Masha Gessen est journaliste au New Yorker et possède 11 livres à son actif, dont “Survivre à l’autocratie” et “The Future Is History: How Totalitarianism Reclaimed Russia” (non-traduit en français), qui a remporté le National Book Award en 2017.
Par Kelly SMITS et Rachel NOTTEAU – English version here
- Les informations doivent être considérées comme une fonction et une caractéristique essentielle des communautés locales.
- La pandémie de COVID-19, qui a touché toutes les populations, a mis en évidence la perte de l’actualité locale aux États-Unis.
- Au lieu de se concentrer sur les communautés locales, la couverture s’est focalisée sur les chiffres, les acteurs, les politiques et les débats, toutes ces choses qui sont des abstractions de ce que les gens vivaient réellement.
« L’actualité est quelque chose qui se passe dans votre communauté quand vous ne regardez pas. » Telle est la définition intuitive que Masha Gessen donne pour parler du traitement de l’actualité. Lors de son témoignage à la conférence des NPDJ, Gessen a souligné la perte des nouvelles locales, en particulier aux États-Unis, dans le contexte des crises que le monde connaît actuellement.
Cette perte est devenue évidente pendant la pandémie de Covid-19. De nombreux événements qui se sont produits au sein des communautés n’ont pas été rapportés par les journalistes. Au point où les individus ont utilisé les réseaux sociaux et non les médias pour s’informer.
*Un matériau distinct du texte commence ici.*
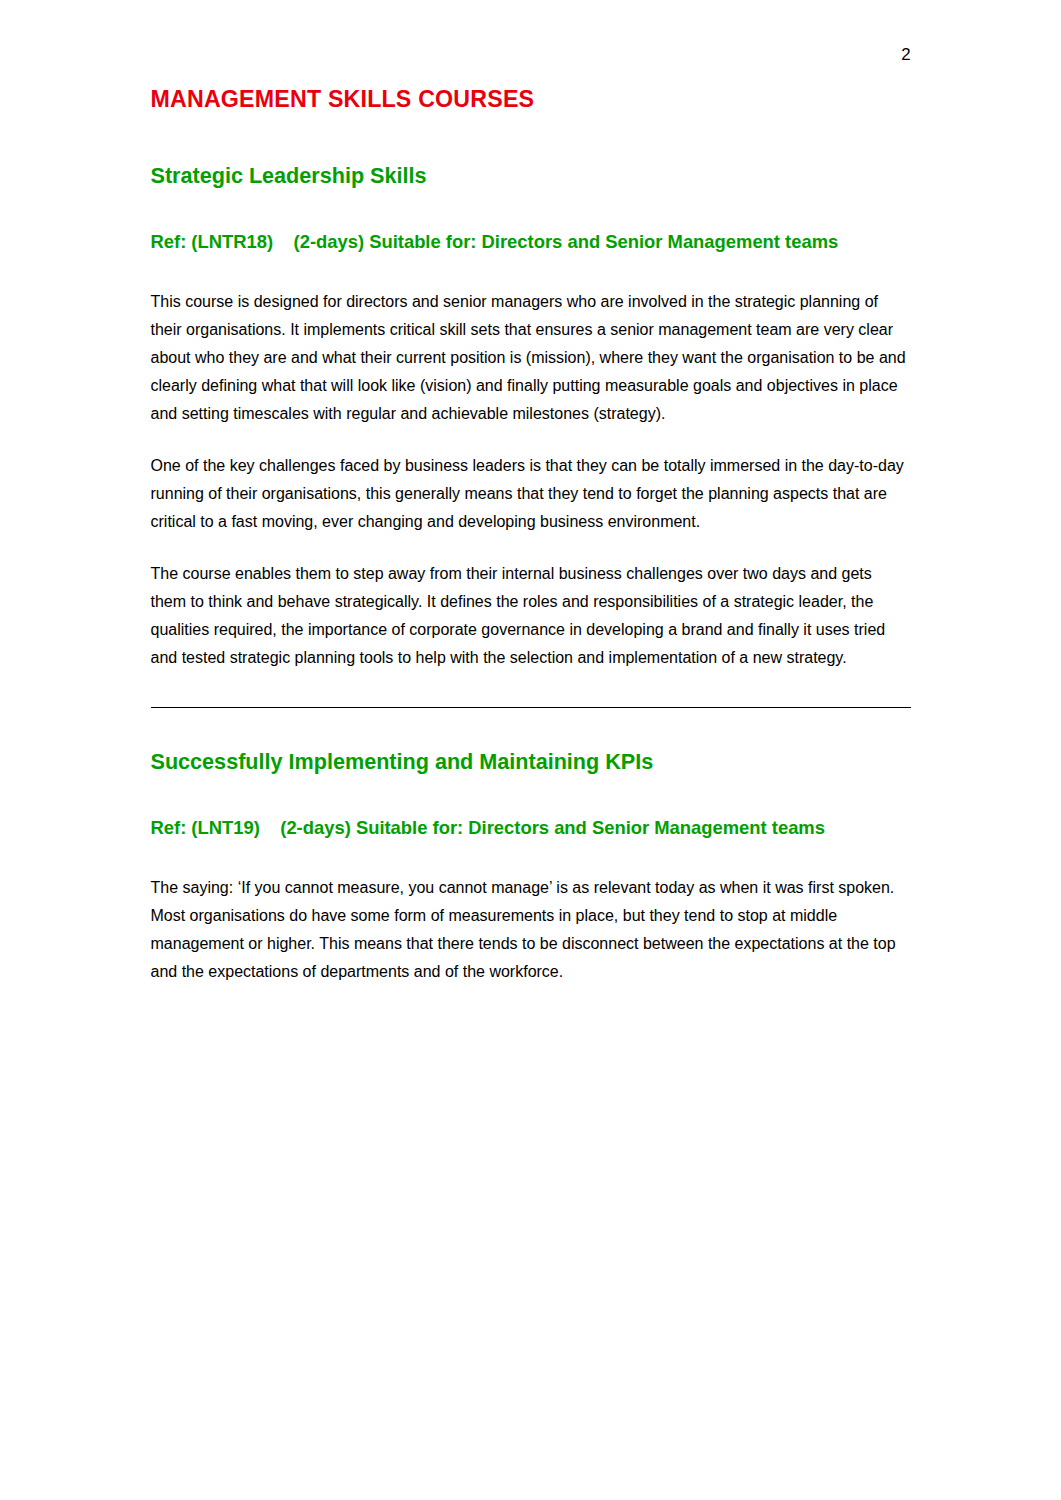2
MANAGEMENT SKILLS COURSES
Strategic Leadership Skills
Ref: (LNTR18) (2-days) Suitable for: Directors and Senior Management teams
This course is designed for directors and senior managers who are involved in the strategic planning of their organisations. It implements critical skill sets that ensures a senior management team are very clear about who they are and what their current position is (mission), where they want the organisation to be and clearly defining what that will look like (vision) and finally putting measurable goals and objectives in place and setting timescales with regular and achievable milestones (strategy).
One of the key challenges faced by business leaders is that they can be totally immersed in the day-to-day running of their organisations, this generally means that they tend to forget the planning aspects that are critical to a fast moving, ever changing and developing business environment.
The course enables them to step away from their internal business challenges over two days and gets them to think and behave strategically. It defines the roles and responsibilities of a strategic leader, the qualities required, the importance of corporate governance in developing a brand and finally it uses tried and tested strategic planning tools to help with the selection and implementation of a new strategy.
Successfully Implementing and Maintaining KPIs
Ref: (LNT19) (2-days) Suitable for: Directors and Senior Management teams
The saying: ‘If you cannot measure, you cannot manage’ is as relevant today as when it was first spoken. Most organisations do have some form of measurements in place, but they tend to stop at middle management or higher. This means that there tends to be disconnect between the expectations at the top and the expectations of departments and of the workforce.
Le manque d’informations locales pendant la crise du Covid a été l’une des plus grandes tragédies de la couverture médiatique de la pandémie selon Gessen. Or cette pandémie aurait pu être traitée comme un événement d’actualité locale classique dans la mesure où elle a touché des personnes que les lecteurs connaissaient. Au lieu de cela, la couverture s’est concentrée sur les chiffres, les personnes célèbres, les politiques et les débats. Toutes ces choses qui sont des abstractions de ce que les gens vivaient réellement. En conséquence, les médias ont donné le sentiment que toutes les personnes touchées par le Covid-19 étaient lointaines. Le virus n’est pas quelque chose qui arrive à “nous” mais à “d’autres personnes”, révèle Gessen.
Gessen prend pour exemple un des grands sujets d’actualité aux Etats-Unis concernant les conseils scolaires et notamment les débats autour de la réouverture des écoles, de la vaccination et du port du masque. Le sujet a été instrumentalisé par les partis politiques au lieu d’accorder plus de voix aux personnes concernées. Gessen a déploré la politisation du débat et le traitement médiatique du sujet par des journalistes qui “observent des réunions sur Zoom et écrivent sur des personnes qu’ils n’ont jamais rencontrées”.
En substance, une actualité qui aurait dû être une histoire hyper-locale est encore une fois devenue une abstraction, alimentant la colère et le ressentiment.
Cette abstraction constante ne nuit pas seulement à la capacité de créer des histoires qui ont du sens, mais aussi à la mission même du journalisme, alerte Masha Gessen.